### Zu beantwortende Fragen
1 – Von welchen beiden Quellen wird das Tastatur-Layout laut dem Forumsauszug grundsätzlich bestimmt?
2 – Gib aus dem Forumsauszug den Abschnitt von „Ein kleines Problem“ bis „eine Unart ist.“ wortgetreu wieder.

Prinzipiell Nein. Denn das Tastatur-Layout wird von unterschiedlichen Quellen eben unterschiedlich bestimmt. Grundsätzlich erstmal von xorg und KDE. Die beiden sollte eigentlich immer das gleiche haben. Nun weiß ich nicht wie Suse da arbeitet weswegen ich auch nichts genaueres sagen kann.


----------



## LarsT (19. März 2008)

Raubkopierer hat gesagt.:


> Prinzipiell Nein. Denn das Tastatur-Layout wird von unterschiedlichen Quellen eben unterschiedlich bestimmt. Grundsätzlich erstmal von xorg und KDE. Die beiden sollte eigentlich immer das gleiche haben. Nun weiß ich nicht wie Suse da arbeitet weswegen ich auch nichts genaueres sagen kann.



Ein kleines Problem könnte durch die Standardeinstellungen von Suse entstehen, jedoch eigentlich nur dann, wenn man sich als root mit grafischer Oberfläche anmeldet, was eine Unart ist.

Auch wenn man bei der Standardinstallation als Schema Deutsch/Deutschland auswählt, so betrifft diese Einstellung nur die angelegten Nutzer, nicht aber root. root ist grundsätzlich English, außer man ändert in sysconfig einen Wert.


----------

In einem Datensatz enthaltene Einträge
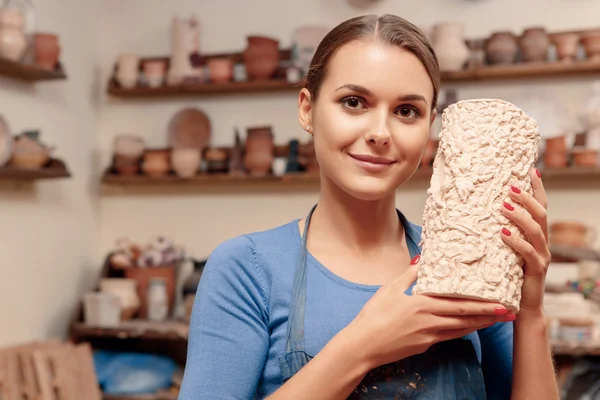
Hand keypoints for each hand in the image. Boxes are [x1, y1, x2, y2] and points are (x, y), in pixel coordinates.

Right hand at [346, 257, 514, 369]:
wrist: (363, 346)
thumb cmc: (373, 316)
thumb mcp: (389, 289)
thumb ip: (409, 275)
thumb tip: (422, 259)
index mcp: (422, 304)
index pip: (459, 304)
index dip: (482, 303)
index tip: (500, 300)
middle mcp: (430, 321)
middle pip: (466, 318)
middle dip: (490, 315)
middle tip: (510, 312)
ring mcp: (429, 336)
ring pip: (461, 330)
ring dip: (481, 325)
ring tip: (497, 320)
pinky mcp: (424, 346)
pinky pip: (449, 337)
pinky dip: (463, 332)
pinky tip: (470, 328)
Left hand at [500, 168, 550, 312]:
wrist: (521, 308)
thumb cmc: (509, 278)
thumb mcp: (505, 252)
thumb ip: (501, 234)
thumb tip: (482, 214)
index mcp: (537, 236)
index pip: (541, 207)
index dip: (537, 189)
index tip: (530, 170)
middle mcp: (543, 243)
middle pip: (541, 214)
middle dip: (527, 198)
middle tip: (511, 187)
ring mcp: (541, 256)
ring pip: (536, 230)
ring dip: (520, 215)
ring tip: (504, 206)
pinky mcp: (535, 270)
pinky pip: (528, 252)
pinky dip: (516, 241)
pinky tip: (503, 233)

* * *

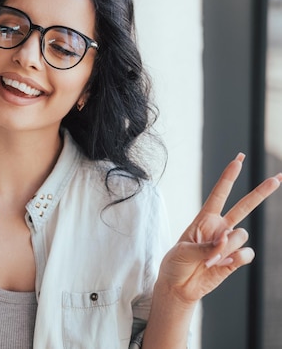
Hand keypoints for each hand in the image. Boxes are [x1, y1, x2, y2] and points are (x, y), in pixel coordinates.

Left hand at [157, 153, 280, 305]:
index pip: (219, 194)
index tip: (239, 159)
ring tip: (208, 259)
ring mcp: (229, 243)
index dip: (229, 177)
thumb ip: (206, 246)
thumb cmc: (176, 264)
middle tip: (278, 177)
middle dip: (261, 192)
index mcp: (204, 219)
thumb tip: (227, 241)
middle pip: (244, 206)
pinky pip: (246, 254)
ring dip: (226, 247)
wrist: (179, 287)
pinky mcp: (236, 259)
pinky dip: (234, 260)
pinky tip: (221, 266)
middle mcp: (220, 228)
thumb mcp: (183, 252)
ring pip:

### Ergebnisse der Aufgaben
1 – Von xorg und KDE.

2 –
Ein kleines Problem könnte durch die Standardeinstellungen von Suse entstehen, jedoch eigentlich nur dann, wenn man sich als root mit grafischer Oberfläche anmeldet, was eine Unart ist.